C’est cette approche que le réalisateur de Calvaire emploie donc d’une façon particulièrement ambitieuse. Pour relater la longue enquête démarrée en 1995 par le jeune gendarme Paul Chartier, Fabrice Du Welz n’hésite pas à emprunter plusieurs registres et à surfer sur les genres : comédie burlesque pour relater l’opposition entre différentes brigades d’enquêteurs, thriller glauque et étouffant pour décrire l’environnement criminel de Paul Dedieu (oppressant Sergi López), chronique naturaliste pour raconter l’histoire familiale difficile de Jean et son mariage avec Gina, western halluciné pour décrire la traque du criminel. On pourra dire que le mieux est l’ennemi du bien et cet effet cumulatif, combiné aux sous-intrigues, finit par écraser un peu le récit patiemment agencé par son réalisateur.

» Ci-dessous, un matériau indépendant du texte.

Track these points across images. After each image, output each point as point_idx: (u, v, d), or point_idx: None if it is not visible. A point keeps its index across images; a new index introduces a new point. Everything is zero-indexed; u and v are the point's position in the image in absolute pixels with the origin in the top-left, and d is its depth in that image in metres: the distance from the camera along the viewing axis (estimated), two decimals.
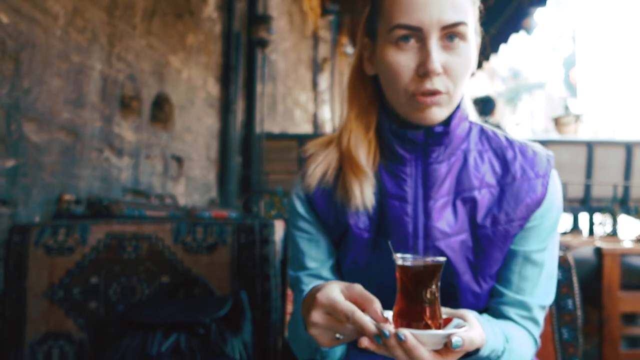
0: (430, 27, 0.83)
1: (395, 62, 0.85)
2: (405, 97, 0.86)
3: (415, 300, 0.72)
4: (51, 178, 1.83)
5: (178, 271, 1.53)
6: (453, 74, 0.85)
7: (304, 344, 0.91)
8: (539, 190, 0.92)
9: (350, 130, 0.95)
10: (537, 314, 0.94)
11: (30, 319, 1.52)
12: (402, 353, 0.70)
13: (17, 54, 1.64)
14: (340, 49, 8.58)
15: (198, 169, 3.35)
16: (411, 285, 0.72)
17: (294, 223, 1.00)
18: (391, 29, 0.85)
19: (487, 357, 0.82)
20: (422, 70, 0.83)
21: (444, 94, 0.85)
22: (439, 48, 0.84)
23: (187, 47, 3.11)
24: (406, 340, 0.68)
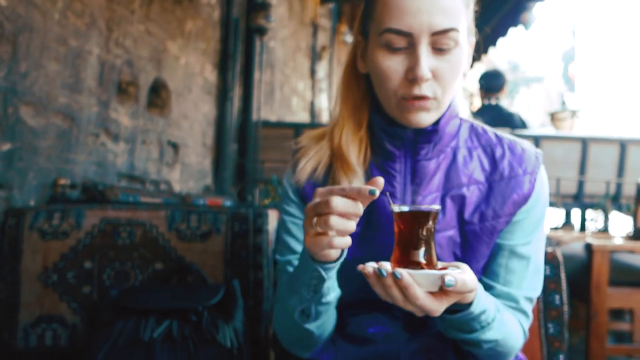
0: (420, 33, 0.83)
1: (385, 65, 0.86)
2: (394, 100, 0.88)
3: (411, 246, 0.76)
4: (47, 162, 1.83)
5: (171, 258, 1.54)
6: (442, 79, 0.85)
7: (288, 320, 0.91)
8: (525, 187, 0.93)
9: (342, 127, 0.96)
10: (524, 305, 0.95)
11: (24, 302, 1.53)
12: (398, 292, 0.73)
13: (14, 37, 1.64)
14: (339, 38, 8.54)
15: (194, 155, 3.35)
16: (407, 231, 0.76)
17: (285, 208, 1.01)
18: (381, 32, 0.85)
19: (478, 319, 0.83)
20: (410, 75, 0.84)
21: (432, 99, 0.86)
22: (428, 53, 0.84)
23: (186, 33, 3.10)
24: (402, 278, 0.71)
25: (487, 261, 0.96)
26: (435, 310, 0.75)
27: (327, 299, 0.87)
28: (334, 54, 8.35)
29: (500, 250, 0.95)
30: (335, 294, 0.89)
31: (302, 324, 0.89)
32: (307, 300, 0.86)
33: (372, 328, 0.97)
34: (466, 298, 0.79)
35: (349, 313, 1.00)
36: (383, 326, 0.97)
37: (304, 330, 0.91)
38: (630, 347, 2.64)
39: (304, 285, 0.85)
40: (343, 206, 0.73)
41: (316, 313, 0.88)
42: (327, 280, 0.83)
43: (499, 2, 4.64)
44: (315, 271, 0.82)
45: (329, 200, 0.73)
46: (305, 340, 0.95)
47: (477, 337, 0.85)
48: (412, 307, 0.74)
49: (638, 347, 2.63)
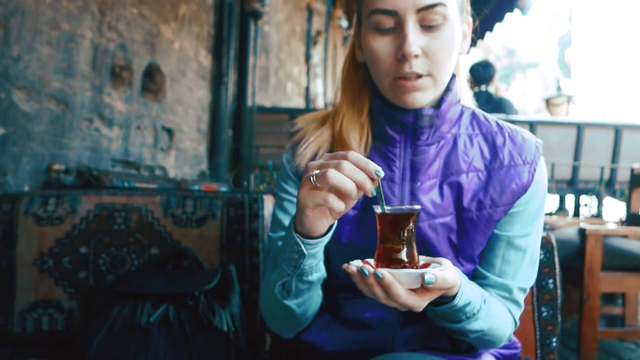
0: (405, 11, 0.83)
1: (375, 47, 0.86)
2: (387, 81, 0.88)
3: (393, 245, 0.78)
4: (40, 147, 1.82)
5: (167, 243, 1.54)
6: (434, 56, 0.85)
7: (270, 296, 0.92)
8: (525, 177, 0.93)
9: (342, 114, 0.96)
10: (517, 295, 0.97)
11: (19, 287, 1.53)
12: (380, 290, 0.75)
13: (6, 20, 1.61)
14: (334, 22, 8.48)
15: (188, 141, 3.34)
16: (389, 230, 0.78)
17: (283, 186, 1.01)
18: (369, 14, 0.86)
19: (463, 310, 0.85)
20: (399, 53, 0.84)
21: (426, 77, 0.86)
22: (417, 31, 0.84)
23: (179, 17, 3.07)
24: (384, 277, 0.73)
25: (484, 251, 0.96)
26: (417, 306, 0.77)
27: (308, 277, 0.87)
28: (329, 38, 8.30)
29: (497, 240, 0.95)
30: (319, 275, 0.89)
31: (281, 300, 0.89)
32: (287, 275, 0.86)
33: (368, 313, 0.98)
34: (449, 291, 0.80)
35: (344, 296, 1.00)
36: (379, 311, 0.97)
37: (285, 307, 0.91)
38: (622, 331, 2.68)
39: (285, 260, 0.85)
40: (351, 169, 0.73)
41: (296, 290, 0.88)
42: (308, 258, 0.84)
43: None
44: (296, 245, 0.82)
45: (339, 162, 0.73)
46: (287, 319, 0.95)
47: (463, 327, 0.87)
48: (394, 304, 0.76)
49: (630, 331, 2.67)
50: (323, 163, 0.75)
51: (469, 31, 0.95)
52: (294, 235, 0.82)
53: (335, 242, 0.95)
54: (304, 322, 0.97)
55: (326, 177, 0.72)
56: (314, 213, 0.78)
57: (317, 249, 0.84)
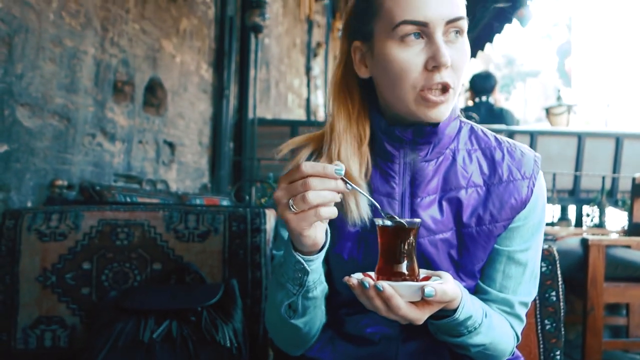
0: (436, 22, 0.84)
1: (402, 58, 0.86)
2: (412, 94, 0.86)
3: (393, 258, 0.79)
4: (43, 163, 1.83)
5: (170, 258, 1.55)
6: (457, 67, 0.86)
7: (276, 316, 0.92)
8: (524, 192, 0.94)
9: (339, 144, 0.93)
10: (519, 310, 0.97)
11: (22, 303, 1.53)
12: (380, 303, 0.76)
13: (10, 38, 1.63)
14: (334, 34, 8.52)
15: (190, 154, 3.35)
16: (389, 243, 0.79)
17: None
18: (395, 26, 0.85)
19: (464, 324, 0.85)
20: (432, 63, 0.84)
21: (450, 89, 0.86)
22: (443, 42, 0.85)
23: (181, 31, 3.09)
24: (384, 290, 0.74)
25: (485, 265, 0.96)
26: (418, 319, 0.77)
27: (313, 293, 0.87)
28: (329, 50, 8.34)
29: (498, 255, 0.95)
30: (322, 288, 0.89)
31: (288, 320, 0.90)
32: (293, 295, 0.86)
33: (370, 328, 0.98)
34: (450, 305, 0.81)
35: (346, 312, 1.00)
36: (381, 326, 0.97)
37: (292, 326, 0.91)
38: (627, 342, 2.66)
39: (289, 280, 0.86)
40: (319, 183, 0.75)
41: (303, 308, 0.89)
42: (311, 273, 0.84)
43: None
44: (297, 263, 0.83)
45: (305, 181, 0.74)
46: (294, 338, 0.95)
47: (465, 341, 0.87)
48: (395, 317, 0.77)
49: (634, 342, 2.66)
50: (288, 187, 0.76)
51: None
52: (294, 254, 0.82)
53: (336, 259, 0.96)
54: (311, 339, 0.97)
55: (307, 201, 0.74)
56: (311, 231, 0.79)
57: (317, 262, 0.84)
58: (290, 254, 0.83)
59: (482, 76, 4.35)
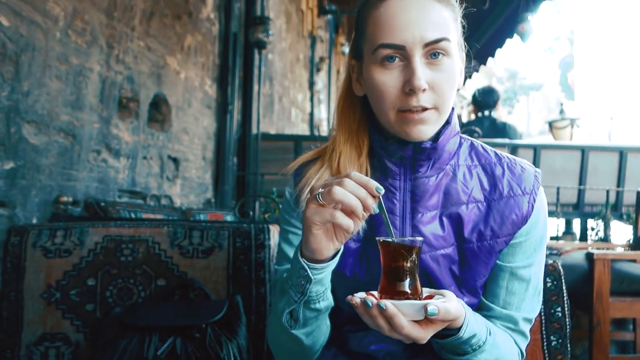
0: (413, 45, 0.85)
1: (381, 81, 0.88)
2: (392, 114, 0.89)
3: (396, 276, 0.79)
4: (49, 180, 1.84)
5: (174, 274, 1.55)
6: (439, 89, 0.87)
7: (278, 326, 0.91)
8: (525, 208, 0.94)
9: (339, 153, 0.96)
10: (523, 326, 0.96)
11: (27, 320, 1.53)
12: (383, 322, 0.75)
13: (17, 56, 1.65)
14: (337, 49, 8.59)
15: (194, 169, 3.36)
16: (392, 262, 0.79)
17: (287, 218, 1.02)
18: (375, 49, 0.87)
19: (469, 343, 0.85)
20: (407, 87, 0.85)
21: (432, 109, 0.88)
22: (423, 65, 0.86)
23: (185, 48, 3.12)
24: (387, 309, 0.74)
25: (487, 282, 0.97)
26: (422, 338, 0.77)
27: (316, 305, 0.87)
28: (332, 65, 8.40)
29: (500, 272, 0.95)
30: (326, 304, 0.89)
31: (289, 329, 0.89)
32: (295, 302, 0.86)
33: (374, 345, 0.97)
34: (453, 324, 0.81)
35: (349, 329, 1.00)
36: (385, 343, 0.97)
37: (293, 337, 0.91)
38: (634, 357, 2.64)
39: (292, 286, 0.86)
40: (353, 186, 0.76)
41: (304, 318, 0.88)
42: (315, 284, 0.84)
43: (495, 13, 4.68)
44: (302, 269, 0.82)
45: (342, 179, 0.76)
46: (295, 351, 0.94)
47: (469, 359, 0.87)
48: (399, 336, 0.76)
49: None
50: (326, 182, 0.78)
51: (463, 67, 0.97)
52: (300, 259, 0.83)
53: (338, 275, 0.96)
54: (313, 355, 0.97)
55: (331, 193, 0.75)
56: (321, 232, 0.79)
57: (323, 274, 0.84)
58: (296, 259, 0.84)
59: (485, 91, 4.37)
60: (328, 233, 0.80)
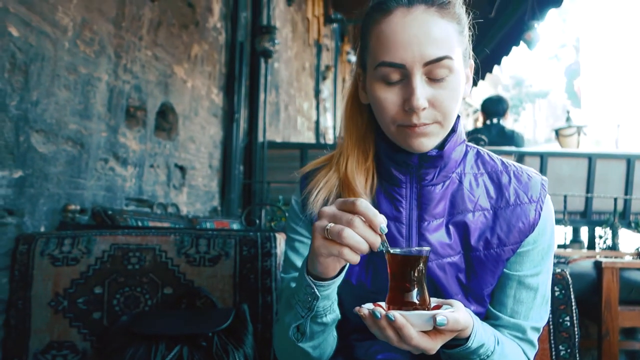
0: (413, 64, 0.84)
1: (382, 97, 0.88)
2: (393, 128, 0.89)
3: (404, 287, 0.79)
4: (57, 188, 1.85)
5: (181, 283, 1.55)
6: (441, 106, 0.87)
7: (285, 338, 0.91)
8: (532, 216, 0.94)
9: (347, 157, 0.97)
10: (531, 335, 0.96)
11: (34, 328, 1.54)
12: (392, 333, 0.75)
13: (26, 66, 1.67)
14: (343, 57, 8.62)
15: (201, 177, 3.37)
16: (399, 273, 0.79)
17: (293, 227, 1.02)
18: (376, 66, 0.88)
19: (477, 352, 0.85)
20: (407, 106, 0.86)
21: (433, 124, 0.88)
22: (423, 83, 0.86)
23: (192, 57, 3.14)
24: (395, 320, 0.74)
25: (495, 290, 0.96)
26: (431, 349, 0.77)
27: (323, 319, 0.87)
28: (338, 73, 8.43)
29: (508, 280, 0.95)
30: (333, 317, 0.89)
31: (296, 342, 0.89)
32: (301, 317, 0.86)
33: (381, 355, 0.97)
34: (462, 333, 0.80)
35: (356, 337, 1.00)
36: (392, 353, 0.97)
37: (300, 350, 0.91)
38: None
39: (299, 302, 0.86)
40: (362, 229, 0.75)
41: (311, 332, 0.88)
42: (322, 300, 0.84)
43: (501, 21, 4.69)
44: (308, 287, 0.83)
45: (351, 219, 0.75)
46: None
47: None
48: (407, 347, 0.76)
49: None
50: (336, 214, 0.77)
51: (471, 74, 0.97)
52: (306, 277, 0.82)
53: (345, 284, 0.96)
54: None
55: (342, 237, 0.74)
56: (327, 260, 0.79)
57: (329, 290, 0.84)
58: (302, 277, 0.84)
59: (494, 100, 4.37)
60: (334, 259, 0.80)
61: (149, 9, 2.55)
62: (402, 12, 0.86)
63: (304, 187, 1.00)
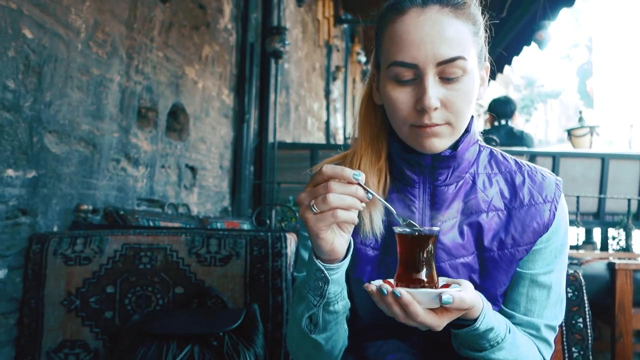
0: (425, 64, 0.84)
1: (394, 97, 0.88)
2: (405, 129, 0.89)
3: (412, 265, 0.80)
4: (69, 188, 1.87)
5: (191, 282, 1.56)
6: (453, 107, 0.86)
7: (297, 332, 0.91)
8: (546, 216, 0.93)
9: (360, 156, 0.97)
10: (546, 334, 0.95)
11: (47, 327, 1.55)
12: (399, 309, 0.76)
13: (40, 68, 1.69)
14: (353, 57, 8.61)
15: (211, 178, 3.39)
16: (409, 252, 0.80)
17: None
18: (388, 65, 0.87)
19: (486, 337, 0.84)
20: (419, 105, 0.85)
21: (445, 125, 0.87)
22: (436, 83, 0.85)
23: (203, 58, 3.16)
24: (402, 297, 0.75)
25: (508, 290, 0.96)
26: (437, 326, 0.77)
27: (334, 307, 0.87)
28: (348, 73, 8.42)
29: (521, 279, 0.95)
30: (344, 304, 0.89)
31: (309, 334, 0.89)
32: (314, 306, 0.87)
33: (392, 355, 0.97)
34: (470, 314, 0.81)
35: (366, 337, 1.00)
36: (403, 353, 0.96)
37: (312, 342, 0.91)
38: None
39: (310, 290, 0.86)
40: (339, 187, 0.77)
41: (323, 322, 0.88)
42: (332, 284, 0.85)
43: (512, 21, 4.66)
44: (318, 271, 0.83)
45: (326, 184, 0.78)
46: (315, 356, 0.94)
47: (487, 356, 0.86)
48: (414, 323, 0.77)
49: None
50: (312, 191, 0.79)
51: (486, 76, 0.96)
52: (315, 261, 0.83)
53: (356, 283, 0.96)
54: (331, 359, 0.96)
55: (328, 202, 0.77)
56: (328, 234, 0.80)
57: (338, 273, 0.85)
58: (311, 262, 0.84)
59: (501, 101, 4.34)
60: (334, 231, 0.81)
61: (160, 11, 2.56)
62: (416, 11, 0.86)
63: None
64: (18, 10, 1.58)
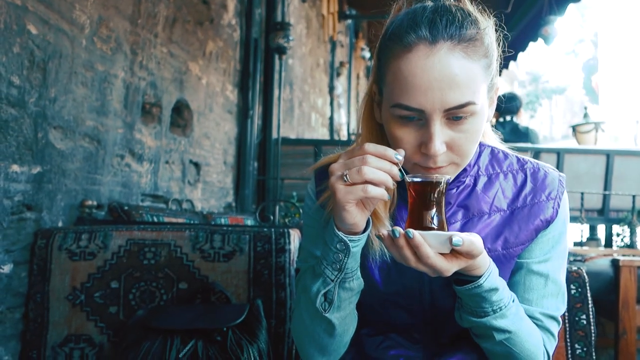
0: (432, 111, 0.79)
1: (398, 136, 0.84)
2: (409, 165, 0.87)
3: (422, 212, 0.81)
4: (74, 184, 1.88)
5: (195, 278, 1.57)
6: (458, 149, 0.83)
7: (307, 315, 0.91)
8: (549, 213, 0.93)
9: None
10: (547, 324, 0.94)
11: (52, 322, 1.57)
12: (409, 252, 0.77)
13: (44, 64, 1.69)
14: (357, 53, 8.59)
15: (215, 174, 3.39)
16: (419, 199, 0.81)
17: (309, 214, 1.01)
18: (392, 105, 0.83)
19: (490, 301, 0.84)
20: (424, 149, 0.82)
21: (450, 165, 0.85)
22: (442, 125, 0.81)
23: (207, 54, 3.16)
24: (413, 237, 0.75)
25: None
26: (446, 270, 0.77)
27: (350, 284, 0.87)
28: (352, 69, 8.40)
29: (518, 268, 0.94)
30: (358, 283, 0.89)
31: (323, 313, 0.88)
32: (332, 281, 0.86)
33: (393, 351, 0.97)
34: (476, 270, 0.81)
35: (367, 332, 1.00)
36: (404, 349, 0.97)
37: (326, 324, 0.90)
38: None
39: (328, 265, 0.86)
40: (376, 161, 0.77)
41: (339, 300, 0.88)
42: (352, 258, 0.84)
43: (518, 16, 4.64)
44: (340, 243, 0.83)
45: (364, 156, 0.77)
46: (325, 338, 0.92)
47: (489, 322, 0.85)
48: (424, 267, 0.77)
49: None
50: (347, 162, 0.79)
51: (495, 97, 0.92)
52: (338, 233, 0.83)
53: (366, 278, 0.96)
54: (340, 348, 0.95)
55: (362, 173, 0.76)
56: (355, 208, 0.80)
57: (359, 245, 0.85)
58: (332, 235, 0.84)
59: (507, 97, 4.31)
60: (359, 205, 0.81)
61: (164, 6, 2.56)
62: (424, 50, 0.79)
63: (321, 179, 0.98)
64: (23, 6, 1.58)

Mais à cette (trop grande) générosité scénaristique répond l’ampleur de la mise en scène d’un cinéaste qui se renouvelle courageusement avec ce film à l’énergie brute. Du Welz s’éloigne en effet de la sophistication formelle de ses précédents films pour capter au plus près l’obsession de son personnage principal. Et c’est peut-être la plus grande force du film : l’osmose entre un réalisateur et son interprète. Dans une composition sidérante, Anthony Bajon épouse toutes les facettes, même les moins agréables, de son personnage et donne l’indispensable force d’incarnation qui accompagne à chaque plan la réalisation fiévreuse de Fabrice Du Welz.